Arbeit bedeutet Anstrengung. Aber Anstrengung wird nur erbracht, wenn damit realistische Hoffnungen auf ein besseres Leben verbunden sind. Und auch nur dann, wenn sich alle anstrengen und der Lohn der Anstrengung gerecht verteilt wird. Von all dem sind wir in Deutschland und in weiten Teilen Europas weit entfernt. Von guten und fairen Löhnen ebenso wie von einer sozial gerechten Verteilung des Wohlstands und der Lasten in unserer Gesellschaft. Mindestlöhne sind ein wichtiger Schritt auf dem Weg zu mehr Gerechtigkeit. Aber damit sich Anstrengung lohnt und damit das Vertrauen in die Arbeitsgesellschaft wieder wächst, muss mehr geschehen. Dazu gehören Tariflöhne und soziale Sicherungssysteme, die auch wirklich helfen, wenn sie bei Krankheit oder im Alter gebraucht werden. Dazu gehört der Grundsatz „Gleicher Lohn für gleiche Arbeit“, in der Leiharbeit ebenso wie zwischen den Geschlechtern. Dazu gehört, dem Arbeitsmarkt wieder eine gerechte Ordnung zu geben, gerade im Niedriglohnbereich, wo in der Vergangenheit jegliche Ordnung verloren gegangen ist – zulasten der Beschäftigten. Die robuste Konjunktur und die günstige Entwicklung auf dem Arbeitsmarkt bieten die Chance, wieder klare Regeln aufzustellen, die die Menschen vor Ausbeutung und Lohndumping schützen. Denn gut bezahlte und sichere Arbeit ist die Grundlage für Anstrengung, Innovation und langfristigen wirtschaftlichen Erfolg. Das muss wieder ins Zentrum von Politik, Wirtschaft und Gesellschaft rücken!
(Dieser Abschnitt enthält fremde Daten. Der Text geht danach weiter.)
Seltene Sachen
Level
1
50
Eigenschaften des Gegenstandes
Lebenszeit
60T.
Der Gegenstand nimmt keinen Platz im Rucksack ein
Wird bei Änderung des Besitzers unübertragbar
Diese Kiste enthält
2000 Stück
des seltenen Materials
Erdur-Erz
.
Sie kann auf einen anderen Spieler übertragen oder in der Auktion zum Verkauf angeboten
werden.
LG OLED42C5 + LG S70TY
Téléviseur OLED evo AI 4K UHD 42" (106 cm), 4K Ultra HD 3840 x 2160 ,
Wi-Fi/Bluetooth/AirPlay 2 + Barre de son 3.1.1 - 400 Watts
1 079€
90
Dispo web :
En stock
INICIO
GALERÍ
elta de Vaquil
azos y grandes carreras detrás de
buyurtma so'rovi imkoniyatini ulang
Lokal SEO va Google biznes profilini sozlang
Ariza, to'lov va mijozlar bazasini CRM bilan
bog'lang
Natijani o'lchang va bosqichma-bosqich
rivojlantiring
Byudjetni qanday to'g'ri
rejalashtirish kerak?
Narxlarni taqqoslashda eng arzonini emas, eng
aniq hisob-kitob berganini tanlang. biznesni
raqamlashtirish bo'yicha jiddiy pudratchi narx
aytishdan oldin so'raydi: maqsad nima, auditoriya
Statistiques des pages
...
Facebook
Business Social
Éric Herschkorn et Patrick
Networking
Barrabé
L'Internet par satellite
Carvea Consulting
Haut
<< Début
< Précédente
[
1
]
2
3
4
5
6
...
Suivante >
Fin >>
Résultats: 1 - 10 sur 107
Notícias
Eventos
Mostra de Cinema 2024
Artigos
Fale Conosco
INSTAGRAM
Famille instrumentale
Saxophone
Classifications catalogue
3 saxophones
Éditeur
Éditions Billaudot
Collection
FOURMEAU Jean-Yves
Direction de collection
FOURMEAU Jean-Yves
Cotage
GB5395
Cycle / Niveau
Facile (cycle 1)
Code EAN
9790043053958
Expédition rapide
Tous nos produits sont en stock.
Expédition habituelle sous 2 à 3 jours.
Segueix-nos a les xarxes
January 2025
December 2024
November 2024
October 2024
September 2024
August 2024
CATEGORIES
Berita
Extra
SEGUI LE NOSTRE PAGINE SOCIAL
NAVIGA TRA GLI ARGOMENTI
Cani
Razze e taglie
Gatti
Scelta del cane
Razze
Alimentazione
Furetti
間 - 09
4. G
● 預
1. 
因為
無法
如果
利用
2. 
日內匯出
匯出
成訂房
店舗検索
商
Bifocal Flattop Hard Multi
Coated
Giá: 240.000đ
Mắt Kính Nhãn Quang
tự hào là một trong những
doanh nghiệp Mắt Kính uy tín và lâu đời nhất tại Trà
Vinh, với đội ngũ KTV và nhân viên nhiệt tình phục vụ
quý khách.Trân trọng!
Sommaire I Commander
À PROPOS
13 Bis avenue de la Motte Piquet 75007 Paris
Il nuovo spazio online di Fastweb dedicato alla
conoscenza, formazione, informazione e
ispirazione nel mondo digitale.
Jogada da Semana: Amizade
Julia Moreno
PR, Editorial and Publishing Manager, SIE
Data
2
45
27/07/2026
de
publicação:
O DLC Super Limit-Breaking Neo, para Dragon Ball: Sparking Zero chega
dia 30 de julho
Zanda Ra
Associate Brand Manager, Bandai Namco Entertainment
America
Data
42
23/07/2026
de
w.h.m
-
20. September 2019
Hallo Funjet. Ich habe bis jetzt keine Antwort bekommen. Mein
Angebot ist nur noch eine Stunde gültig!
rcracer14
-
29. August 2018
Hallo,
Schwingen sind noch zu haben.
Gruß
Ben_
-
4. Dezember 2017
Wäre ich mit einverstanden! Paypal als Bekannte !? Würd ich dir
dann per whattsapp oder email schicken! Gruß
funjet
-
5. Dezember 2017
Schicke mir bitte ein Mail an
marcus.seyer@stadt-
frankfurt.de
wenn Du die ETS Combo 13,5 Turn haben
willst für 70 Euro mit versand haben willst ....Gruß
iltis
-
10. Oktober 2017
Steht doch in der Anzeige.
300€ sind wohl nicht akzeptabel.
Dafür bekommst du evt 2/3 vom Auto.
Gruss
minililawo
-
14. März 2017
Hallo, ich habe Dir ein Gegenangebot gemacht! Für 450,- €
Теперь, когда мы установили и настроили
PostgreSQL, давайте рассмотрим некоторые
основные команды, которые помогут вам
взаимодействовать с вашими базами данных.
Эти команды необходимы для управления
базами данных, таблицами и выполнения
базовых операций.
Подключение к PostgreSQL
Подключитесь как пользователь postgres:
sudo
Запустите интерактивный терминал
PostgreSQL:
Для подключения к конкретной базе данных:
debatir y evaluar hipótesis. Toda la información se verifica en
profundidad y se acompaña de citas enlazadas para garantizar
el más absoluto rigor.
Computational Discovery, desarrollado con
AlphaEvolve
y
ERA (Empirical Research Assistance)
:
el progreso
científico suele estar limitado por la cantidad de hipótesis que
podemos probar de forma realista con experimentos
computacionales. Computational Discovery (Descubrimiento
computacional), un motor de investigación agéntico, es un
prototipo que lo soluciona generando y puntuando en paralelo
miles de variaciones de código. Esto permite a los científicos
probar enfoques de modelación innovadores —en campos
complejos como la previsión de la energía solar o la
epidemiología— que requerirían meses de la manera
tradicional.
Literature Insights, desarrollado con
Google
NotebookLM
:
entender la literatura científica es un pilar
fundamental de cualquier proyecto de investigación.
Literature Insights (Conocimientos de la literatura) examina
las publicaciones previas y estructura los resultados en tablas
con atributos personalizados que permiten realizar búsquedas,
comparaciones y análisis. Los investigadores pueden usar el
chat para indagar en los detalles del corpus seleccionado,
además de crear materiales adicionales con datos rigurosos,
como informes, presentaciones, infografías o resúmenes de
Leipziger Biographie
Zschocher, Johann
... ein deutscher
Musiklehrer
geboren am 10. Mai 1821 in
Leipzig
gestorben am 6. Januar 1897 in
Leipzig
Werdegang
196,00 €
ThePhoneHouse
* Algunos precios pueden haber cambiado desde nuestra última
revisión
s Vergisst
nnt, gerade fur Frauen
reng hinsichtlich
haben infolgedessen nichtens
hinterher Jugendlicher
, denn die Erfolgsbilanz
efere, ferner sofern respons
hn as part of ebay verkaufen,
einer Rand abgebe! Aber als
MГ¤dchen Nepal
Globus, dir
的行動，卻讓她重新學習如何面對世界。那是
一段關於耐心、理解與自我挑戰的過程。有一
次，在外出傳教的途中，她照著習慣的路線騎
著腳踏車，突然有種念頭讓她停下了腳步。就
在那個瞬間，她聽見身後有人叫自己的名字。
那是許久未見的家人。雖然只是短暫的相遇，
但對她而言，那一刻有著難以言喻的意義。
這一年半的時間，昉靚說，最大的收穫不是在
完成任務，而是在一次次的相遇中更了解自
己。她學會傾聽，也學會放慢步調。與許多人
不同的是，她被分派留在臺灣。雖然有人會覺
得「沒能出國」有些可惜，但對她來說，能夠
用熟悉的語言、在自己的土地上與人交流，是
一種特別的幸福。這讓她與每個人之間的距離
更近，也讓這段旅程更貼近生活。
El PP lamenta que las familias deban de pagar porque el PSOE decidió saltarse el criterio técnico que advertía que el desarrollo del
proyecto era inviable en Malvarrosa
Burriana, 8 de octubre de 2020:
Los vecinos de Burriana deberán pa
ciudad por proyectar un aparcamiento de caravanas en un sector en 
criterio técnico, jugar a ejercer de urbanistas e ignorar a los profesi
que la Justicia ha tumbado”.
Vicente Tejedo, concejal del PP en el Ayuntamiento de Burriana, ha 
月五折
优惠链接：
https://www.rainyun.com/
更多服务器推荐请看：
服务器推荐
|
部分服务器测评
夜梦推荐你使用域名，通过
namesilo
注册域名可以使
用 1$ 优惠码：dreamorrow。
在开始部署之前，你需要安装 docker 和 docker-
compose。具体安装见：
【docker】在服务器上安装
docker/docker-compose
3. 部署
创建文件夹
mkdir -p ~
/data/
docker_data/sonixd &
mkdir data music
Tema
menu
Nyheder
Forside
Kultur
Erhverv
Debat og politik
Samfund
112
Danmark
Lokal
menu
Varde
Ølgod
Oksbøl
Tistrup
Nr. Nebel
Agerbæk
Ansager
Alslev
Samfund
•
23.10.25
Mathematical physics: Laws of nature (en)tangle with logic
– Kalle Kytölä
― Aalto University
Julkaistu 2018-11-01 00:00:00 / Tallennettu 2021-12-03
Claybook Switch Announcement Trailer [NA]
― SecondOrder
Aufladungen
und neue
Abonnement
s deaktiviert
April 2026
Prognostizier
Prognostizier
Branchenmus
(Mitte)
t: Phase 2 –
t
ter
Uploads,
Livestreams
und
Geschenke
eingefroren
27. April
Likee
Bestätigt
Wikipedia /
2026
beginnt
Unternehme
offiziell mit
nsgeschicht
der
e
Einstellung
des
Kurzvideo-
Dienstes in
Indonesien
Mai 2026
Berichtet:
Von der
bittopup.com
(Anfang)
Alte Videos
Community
Mehr Mitbestimmung am Haben und Sagen in der Gesellschaft und in den Unternehmen. Und eine gerechte Ordnung auf dem Arbeitsmarkt, die der Arbeit ihren Wert zurückgibt. Darum geht es. Und das ist nicht nur eine Frage des volkswirtschaftlichen Nutzens. Es geht auch um unsere innere Verfassung: Wer eine fortschrittliche Gesellschaft will, der muss den Wert des Menschen und den Wert seiner Arbeit wieder schätzen lernen. Denn Deutschland bleibt nur als Arbeitsgesellschaft zukunftsfähig.